Hacker News new | ask | show | jobs
by beoberha 767 days ago
From the website linked in the readme:

“A lot of research has been doing in this are and we can expect a lot more in 2024 in this space. I promise to share some clarity around where I think this industry is headed. In personal talks I have warned that multi-agent systems are complex and hard to get right. I've seen little evidence of real-world use cases too”

These assistant systems fascinate me, but I just don’t have the time and energy to set something up. I was going to ask if anyone had a good experience with it, but the above makes it sound like there’s not much hope at the moment. Curious what other people’s experience are.

4 comments

We tried using a multi-agent system for a complex NLP-type task and we found:

- Too many errors that just propogate on top of each other, if a single agent in the chain generates something even a little bit off then the whole system goes off the rails.

- You often end up having to pass a massive amount of shared context to every agent which just increases the cost dramatically.

Curiously enough we had an architect from OpenAI tell us the same thing about agent systems a few days ago (our company is a big spender so they serve a consulting function), so I don't think anybody is really finding success with multi-agent systems currently. IMO the core tech is nowhere near good enough yet.

> Too many errors that just propogate on top of each other

LLMs are like the perfect improv comedy troupe, they virtually always say “yes, and…”

> perfect improv comedy troupe

Check out Vtubers like CodeMiko, who improvs against LLM agents. Or 24/7 streaming LLM cartoon shows that take audience plot suggestions.

we do multistep programs in louie.ai via a variety of agents/tools, like "get X data from DB Y, wrangle cols A+B in Python, and then draw an interactive map + graph"

The ultimate answer is fairly short if you are a senior python data scientist, like 50loc. The agents will wander and iterate until they push through. You might correct & tweak if a bit off.

Importantly, this does agents opposite of the way Devin AI engineer replacements are presented. Here, you get it to do a few steps, and then move on to the next few steps. The agents still crank away a ton and do all sorts of clever things for you... to get you more reliably to the next step, vs something big & wrong.

So the human is like a reviewer, coming in, checking things, tweaking etc, then sending it back to the machine? (At which point the cycle continues)
Yes, imagine data analysis scenarios like Excel users or Jupyter notebooks, or operational investigations like user 360's and security incidents. Just now defaulting to natural language and connected to your data silos and a variety of analytics tools & libraries.

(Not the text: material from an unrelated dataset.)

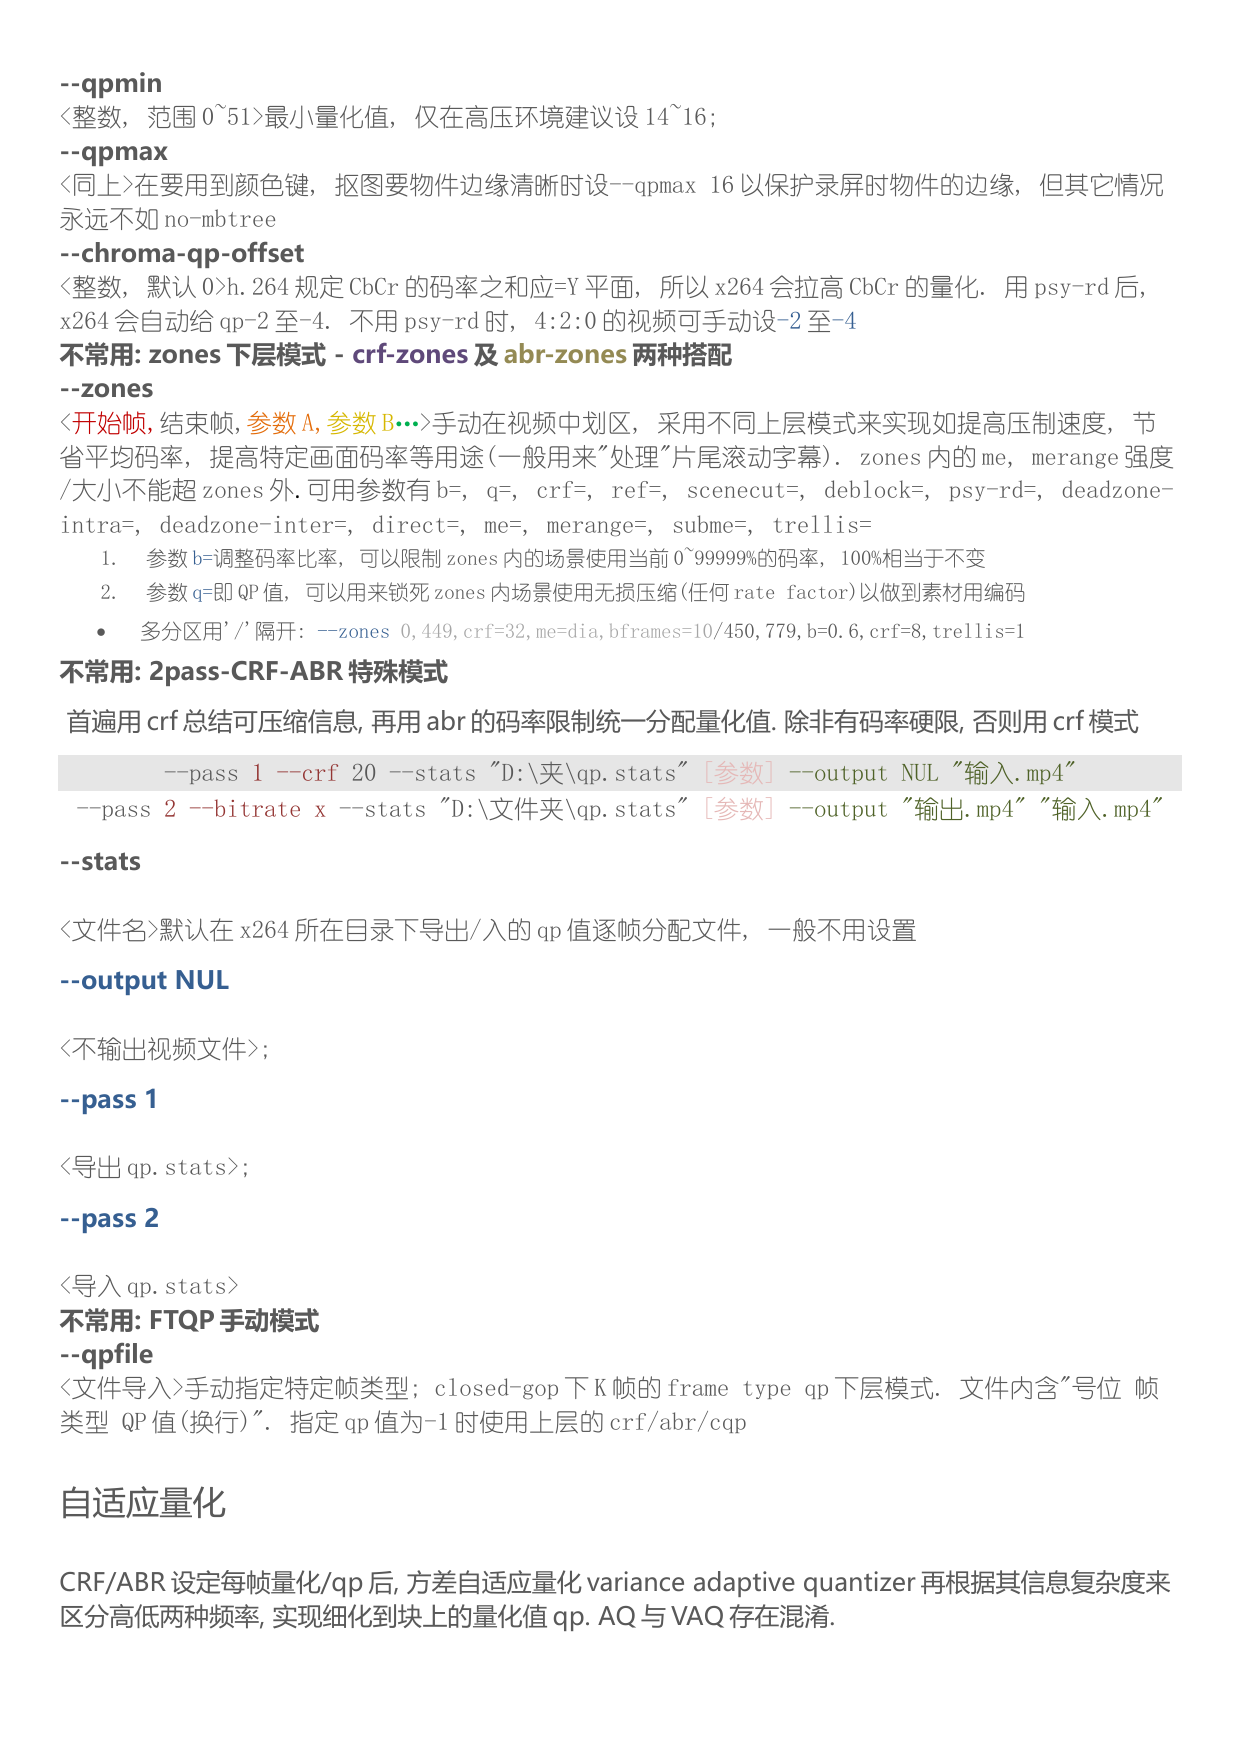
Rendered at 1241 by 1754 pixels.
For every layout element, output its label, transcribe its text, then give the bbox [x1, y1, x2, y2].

We try to make the generated code and backing data explainable. Users are figuring out the scenario by having the AI go ahead for them, and automating much of the debug loop in typical coding and investigations, so folks can focus more on the analysis, less on syntax, schemas, libraries, and be more ambitious on each step.

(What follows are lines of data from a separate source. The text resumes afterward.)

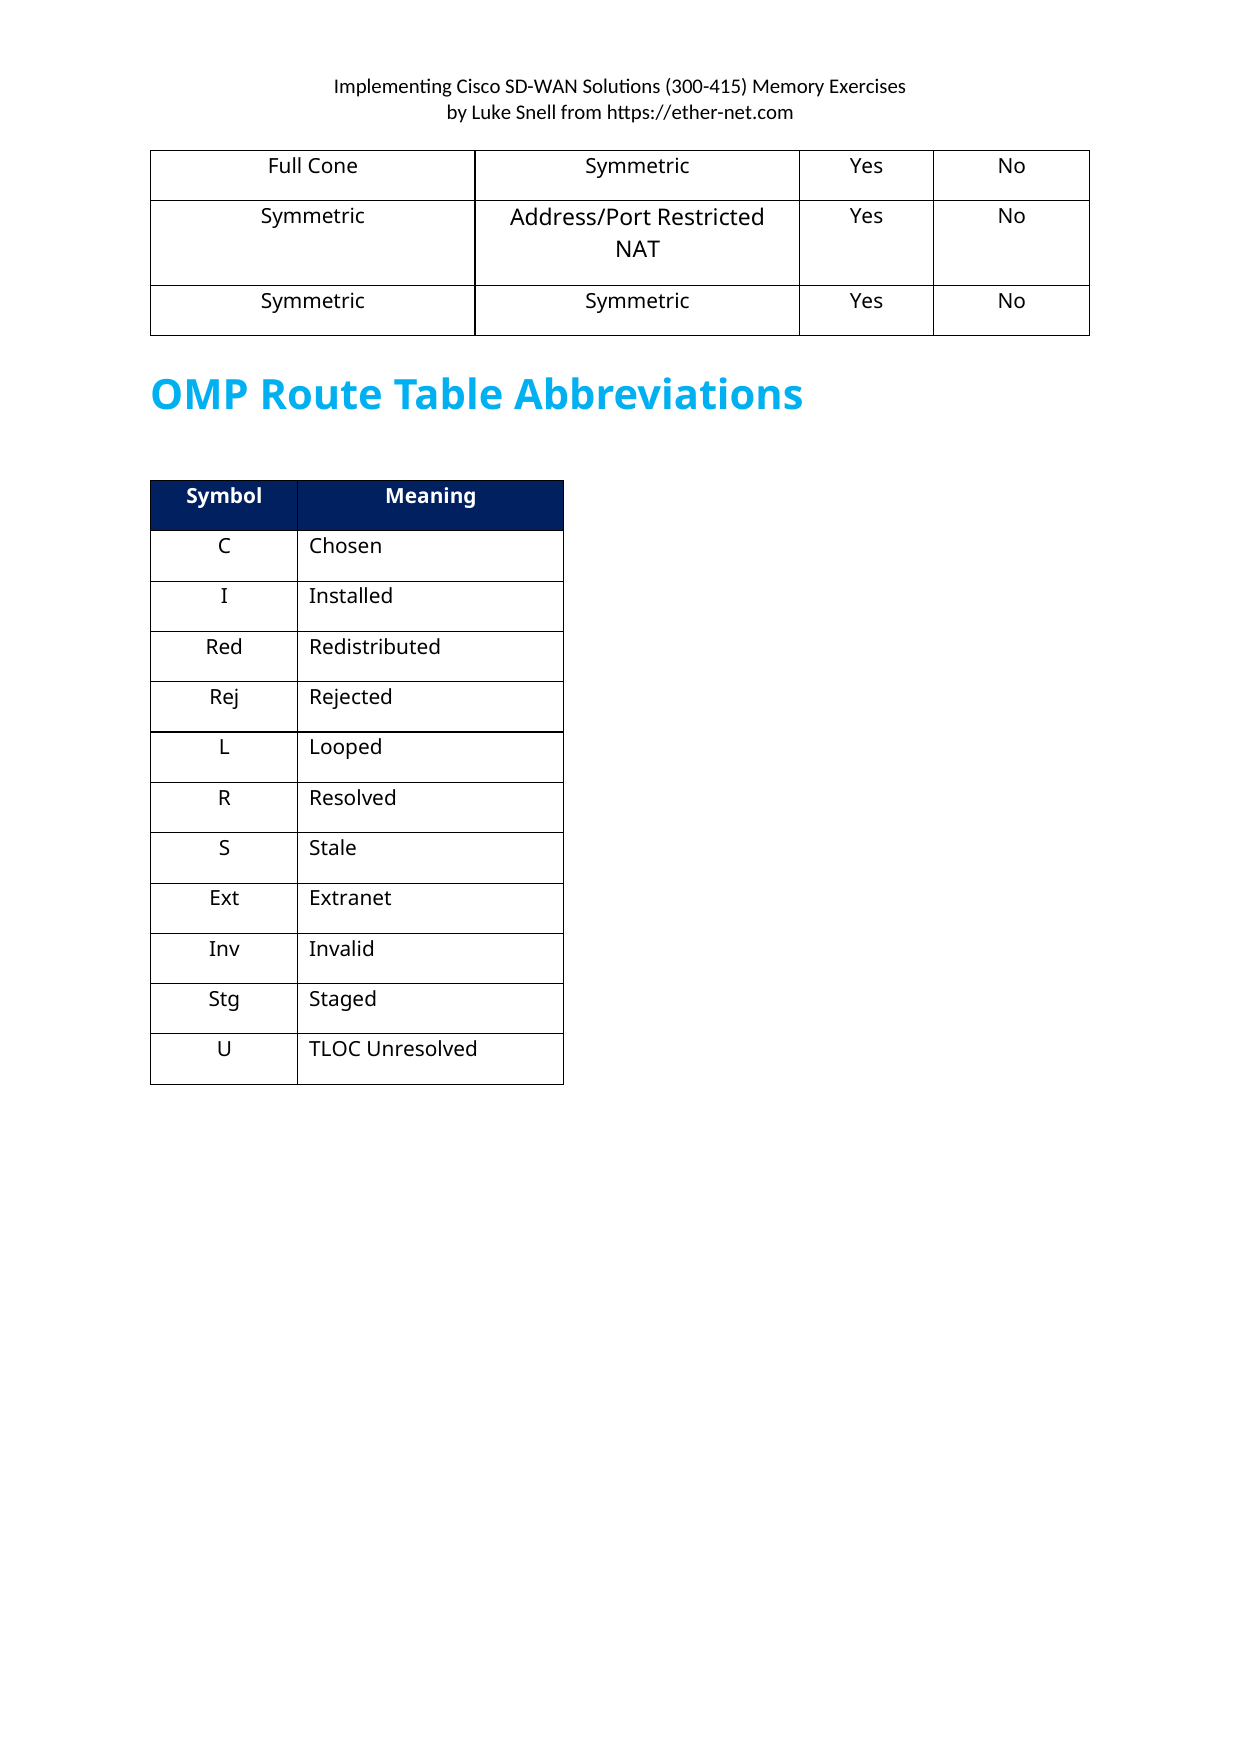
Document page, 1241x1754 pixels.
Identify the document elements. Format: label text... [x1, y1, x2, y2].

table_cell Yes [800, 286, 933, 335]
table_cell Extranet [298, 884, 563, 933]
table_cell Ext [151, 884, 297, 933]
table_cell Full Cone [151, 151, 474, 200]
table_cell No [934, 201, 1089, 285]
subtitle OMP Route Table Abbreviations [150, 365, 1090, 422]
table_cell L [151, 733, 297, 782]
table_cell C [151, 531, 297, 581]
table_cell U [151, 1034, 297, 1084]
table_cell No [934, 286, 1089, 335]
table_cell Yes [800, 151, 933, 200]
table_cell No [934, 151, 1089, 200]
table_cell Looped [298, 733, 563, 782]
table_header Meaning [298, 481, 563, 530]
table_header Symbol [151, 481, 297, 530]
table_cell Symmetric [151, 286, 474, 335]
table_cell R [151, 783, 297, 832]
table_cell Symmetric [151, 201, 474, 285]
table_cell Stg [151, 984, 297, 1033]
table_cell Rej [151, 682, 297, 731]
table_cell Symmetric [476, 151, 799, 200]
table_cell Redistributed [298, 632, 563, 681]
table_cell Chosen [298, 531, 563, 581]
table_cell Inv [151, 934, 297, 983]
table_cell S [151, 833, 297, 882]
table_cell Staged [298, 984, 563, 1033]
table_cell TLOC Unresolved [298, 1034, 563, 1084]
table_cell Yes [800, 201, 933, 285]
table_cell I [151, 582, 297, 631]
table_cell Invalid [298, 934, 563, 983]
table_cell Resolved [298, 783, 563, 832]
table_cell Address/Port Restricted NAT [476, 201, 799, 285]
table_cell Symmetric [476, 286, 799, 335]
table_cell Red [151, 632, 297, 681]
table_cell Stale [298, 833, 563, 882]
table_cell Rejected [298, 682, 563, 731]
table_cell Installed [298, 582, 563, 631]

Importantly, it is still kind of like making a much more accessible Jupyter notebook or editable excel/doc, vs a linear chat session. Instead of generating the whole notebook and it being buggy and you starting over (~= Devin, or notebook.io's ChatGPT plugin), you drive it forward only 1-3 cells at a time, and as it is an interactive document so you can edit those, go to the next, or non-destructively edit earlier ones. In contrast, ChatGPT's data assistant deletes cells below the current edit, which would stink in a normal data env.

There are other differences, but from a perspective of using genAI well, we budget 3-60s for genAI assisting in 1-3 steps, aiming for 10-100x productivity wins and a lot more peace of mind during it. Taking 1-3 steps forward may mean the AI takes 3-10 internally due to backtracking / CoT / etc

We could let the system take 100 turns, and have interesting experiments there such as around security investigations, but the use cases become more niche due to cascading errors => reliability.

Thanks @beoberha, I am too. I like one take I heard on Twitter. The sentiment was something like these types of systems are useful under the AI-Powered Productivity industry which has incremental gains, no big bangs. Said another way, if your job was to help a TON of your employees be more productive individually, it is worth it because companies measure those efforts broadly and the payoff is there. But again, not big. My advice for folks to stay lower level and hook AI automation up with simple, closed loop, LLM patterns that feel more like basic API calls in a choreographed manner. OMG, hope all that made sense
that's actually a great reply, thanks
A lot of folks I've spoken with say that single-agent systems are still extremely limited, let alone multi-agent platforms. In general, it seems to boil down to:

- Agents need lots of manual tuning and guardrails to make them useful

- Agents with too many guardrails are not general-purpose enough to be worth the time and effort to build

I believe truly great agents will only come from models whose weights are dynamically updated. I hope I'm wrong.

By the time you do get around to it OpenAi would have built a full interface for this. This is the type of stuff that’s gonna get steamrolled.
I'm impatiently waiting to become the ultimate armchair music video director I've always dreamed of once this video AI thing rolls out...
Pretty much this. I'd love counter examples of startups in the space that haven't been crushed from the top yet.